Young mom Marlene Capatas and her baby Janelle are both protected from tetanus because Marlene got immunized.

April 17, 2012

By Alyssa Chase, Kiwanis International Creative Communications Manager

To the mountains: A hopeful journey

I woke this morning to the sound of dogs howling. For a minute I thought I was back at the family ranch in Kansas, where the only big packs are coyotes. Then I heard a cock crow. It reminded me of my grandma’s neighborhood in New Orleans. The birdsong sounds just like anywhere I’ve ever been.

But this isn’t anywhere. This is the Philippines, in the province of Benguet, in a town called Baugio, where a group of passionate people are doing everything they can to change the future of mothers and babies.

What’s remarkable about the project is the teamwork amidst so much complexity. There’s the local government, creating policies and infrastructure. We’ve met the governor of Benguet, Nestor B. Fongwan, and Dr. Esteban Piok, Benguet’s provincial health officer. We’ve traveled in vans with Dr. Alexi Marrero, the regional medical coordinator for the immunization program, and Terry Foman-Eg, a nurse who works with him.

We traveled to the local 200-bed provincial hospital, bright and well maintained.

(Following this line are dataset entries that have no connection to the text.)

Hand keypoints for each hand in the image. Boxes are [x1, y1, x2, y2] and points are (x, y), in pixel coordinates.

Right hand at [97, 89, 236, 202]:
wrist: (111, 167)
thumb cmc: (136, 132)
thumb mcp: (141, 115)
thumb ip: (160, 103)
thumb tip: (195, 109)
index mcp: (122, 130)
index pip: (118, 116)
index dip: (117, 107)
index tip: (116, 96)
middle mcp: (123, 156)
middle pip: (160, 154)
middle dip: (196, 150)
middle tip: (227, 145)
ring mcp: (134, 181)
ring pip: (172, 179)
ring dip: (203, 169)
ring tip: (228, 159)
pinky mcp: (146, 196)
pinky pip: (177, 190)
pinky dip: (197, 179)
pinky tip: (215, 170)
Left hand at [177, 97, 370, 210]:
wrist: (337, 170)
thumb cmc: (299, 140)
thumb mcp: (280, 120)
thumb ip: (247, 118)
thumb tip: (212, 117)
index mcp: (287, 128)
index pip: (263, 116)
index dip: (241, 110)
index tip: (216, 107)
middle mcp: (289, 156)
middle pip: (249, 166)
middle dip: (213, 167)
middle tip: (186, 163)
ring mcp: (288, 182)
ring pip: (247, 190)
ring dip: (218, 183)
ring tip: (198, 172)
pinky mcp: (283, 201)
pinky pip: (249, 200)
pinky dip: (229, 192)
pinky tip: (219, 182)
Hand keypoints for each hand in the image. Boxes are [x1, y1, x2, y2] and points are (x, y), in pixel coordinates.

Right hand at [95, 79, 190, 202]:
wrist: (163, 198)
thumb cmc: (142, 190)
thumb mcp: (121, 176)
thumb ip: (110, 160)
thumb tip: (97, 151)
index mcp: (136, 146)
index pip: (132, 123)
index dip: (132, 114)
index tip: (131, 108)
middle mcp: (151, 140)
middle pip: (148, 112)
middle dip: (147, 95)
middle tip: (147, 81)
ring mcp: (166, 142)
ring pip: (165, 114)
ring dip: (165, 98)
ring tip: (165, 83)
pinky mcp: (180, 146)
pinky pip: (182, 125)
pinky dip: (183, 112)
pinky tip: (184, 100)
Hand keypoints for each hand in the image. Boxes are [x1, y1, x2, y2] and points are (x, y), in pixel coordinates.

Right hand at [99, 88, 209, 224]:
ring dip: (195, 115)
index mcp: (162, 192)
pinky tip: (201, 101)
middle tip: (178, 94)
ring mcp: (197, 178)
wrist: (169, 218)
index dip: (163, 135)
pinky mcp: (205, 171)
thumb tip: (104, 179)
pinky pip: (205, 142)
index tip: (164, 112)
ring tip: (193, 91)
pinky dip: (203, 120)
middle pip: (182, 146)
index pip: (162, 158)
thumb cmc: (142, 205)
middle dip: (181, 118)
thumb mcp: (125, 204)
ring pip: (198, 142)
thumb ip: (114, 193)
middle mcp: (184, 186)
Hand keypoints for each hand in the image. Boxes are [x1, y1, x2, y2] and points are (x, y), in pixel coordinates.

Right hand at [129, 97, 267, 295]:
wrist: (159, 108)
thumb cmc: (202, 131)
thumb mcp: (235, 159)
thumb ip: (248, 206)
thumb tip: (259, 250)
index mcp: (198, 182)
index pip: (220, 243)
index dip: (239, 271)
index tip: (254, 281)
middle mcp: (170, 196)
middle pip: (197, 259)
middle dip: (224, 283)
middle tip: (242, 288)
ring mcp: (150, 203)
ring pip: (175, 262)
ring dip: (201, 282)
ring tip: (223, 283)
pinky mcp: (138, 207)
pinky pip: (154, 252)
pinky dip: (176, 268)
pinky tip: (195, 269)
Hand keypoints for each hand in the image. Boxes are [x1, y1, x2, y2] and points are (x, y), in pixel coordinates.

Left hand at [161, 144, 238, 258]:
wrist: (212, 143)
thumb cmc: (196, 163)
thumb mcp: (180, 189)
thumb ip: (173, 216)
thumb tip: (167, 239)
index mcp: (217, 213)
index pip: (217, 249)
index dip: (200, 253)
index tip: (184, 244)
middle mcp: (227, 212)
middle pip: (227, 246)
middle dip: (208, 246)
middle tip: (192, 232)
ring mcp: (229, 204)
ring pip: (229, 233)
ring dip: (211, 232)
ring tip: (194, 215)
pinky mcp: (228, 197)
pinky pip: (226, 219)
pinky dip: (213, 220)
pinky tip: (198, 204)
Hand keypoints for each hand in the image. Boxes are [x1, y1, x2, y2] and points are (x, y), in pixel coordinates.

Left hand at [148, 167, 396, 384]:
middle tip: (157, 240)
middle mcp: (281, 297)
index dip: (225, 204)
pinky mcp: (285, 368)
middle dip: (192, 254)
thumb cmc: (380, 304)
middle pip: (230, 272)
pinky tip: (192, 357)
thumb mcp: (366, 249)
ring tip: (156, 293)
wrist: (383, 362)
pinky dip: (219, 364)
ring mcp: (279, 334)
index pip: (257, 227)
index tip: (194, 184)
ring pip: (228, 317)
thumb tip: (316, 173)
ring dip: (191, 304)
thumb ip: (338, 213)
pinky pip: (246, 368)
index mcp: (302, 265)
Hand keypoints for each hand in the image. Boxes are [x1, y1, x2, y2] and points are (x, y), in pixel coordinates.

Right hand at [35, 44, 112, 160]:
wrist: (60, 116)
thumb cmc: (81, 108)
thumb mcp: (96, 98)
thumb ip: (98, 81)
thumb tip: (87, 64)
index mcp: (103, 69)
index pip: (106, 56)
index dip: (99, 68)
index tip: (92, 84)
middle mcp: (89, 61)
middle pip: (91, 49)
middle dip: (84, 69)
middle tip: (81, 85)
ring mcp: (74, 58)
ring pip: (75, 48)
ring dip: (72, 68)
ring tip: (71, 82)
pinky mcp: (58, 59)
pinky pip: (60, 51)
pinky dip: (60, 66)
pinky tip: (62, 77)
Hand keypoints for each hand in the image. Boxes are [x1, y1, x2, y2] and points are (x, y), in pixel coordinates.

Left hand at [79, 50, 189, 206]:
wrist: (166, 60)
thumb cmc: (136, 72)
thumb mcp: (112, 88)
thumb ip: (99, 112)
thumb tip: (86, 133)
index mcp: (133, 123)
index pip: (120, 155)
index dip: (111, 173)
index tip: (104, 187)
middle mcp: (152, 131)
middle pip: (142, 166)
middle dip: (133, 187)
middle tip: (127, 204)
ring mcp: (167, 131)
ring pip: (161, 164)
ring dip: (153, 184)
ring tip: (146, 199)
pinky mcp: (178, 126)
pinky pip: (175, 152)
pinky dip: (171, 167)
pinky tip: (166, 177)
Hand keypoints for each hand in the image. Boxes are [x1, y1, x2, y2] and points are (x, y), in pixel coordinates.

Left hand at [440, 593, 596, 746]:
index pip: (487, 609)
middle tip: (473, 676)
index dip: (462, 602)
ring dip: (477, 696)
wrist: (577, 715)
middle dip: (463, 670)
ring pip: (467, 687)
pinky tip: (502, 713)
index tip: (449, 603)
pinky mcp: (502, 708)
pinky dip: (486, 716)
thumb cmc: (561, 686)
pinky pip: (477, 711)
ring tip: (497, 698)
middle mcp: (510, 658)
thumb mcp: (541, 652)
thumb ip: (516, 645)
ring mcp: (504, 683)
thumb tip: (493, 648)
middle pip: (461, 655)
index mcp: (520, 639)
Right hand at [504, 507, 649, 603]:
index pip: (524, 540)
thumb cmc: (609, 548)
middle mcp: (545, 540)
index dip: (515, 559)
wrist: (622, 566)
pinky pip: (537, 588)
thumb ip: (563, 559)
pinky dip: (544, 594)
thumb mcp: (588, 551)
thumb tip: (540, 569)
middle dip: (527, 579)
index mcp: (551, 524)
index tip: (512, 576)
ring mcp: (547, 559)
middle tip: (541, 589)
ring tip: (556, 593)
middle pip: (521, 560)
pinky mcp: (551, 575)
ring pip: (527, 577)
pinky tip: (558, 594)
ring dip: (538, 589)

In the maternity ward, we met Marlene Capatas, who gave birth four days ago to a daughter, Janelle. Both mom and baby are protected from tetanus because Marlene received the three doses she needed for protection and gave birth in the hospital’s sterile environment

I know now what it took to make this happy story. UNICEF helped procure the vaccine. In fact, the U.S. Fund’s Lynn Stratford says UNICEF procures 90 percent of the world’s vaccines. “It’s UNICEF’s role,” she says. “UNICEF supports governments in developing programs.” It’s part of what she calls a “planning circle.”

The Kiwanis family is part of that circle, too, as we share support and funds to fuel the project.

Marlene received her vaccines at home, and now I know what it took to make that happen. In the hospital, Dr. Alexi Marrero showed us the key elements of the “cold chain” that bring vaccines to women in remote locations. There’s a cold pack, which looks like a cooler. There are ice packs in the freezer. There’s the vaccine—20 vials of it fit in each cold pack. Lynn Stratford says the label on the bottle changes color if the vaccine gets too hot. The cold pack stays cool for just one day. That’s how long health workers have to get to moms in remote locations.

A pediatrician in the hospital’s maternity ward, a doctor named Joy, underscored that challenging part of the journey when she shared that the main barrier to getting vaccines to women is not rumors or other misinformation, it’s distance and geography.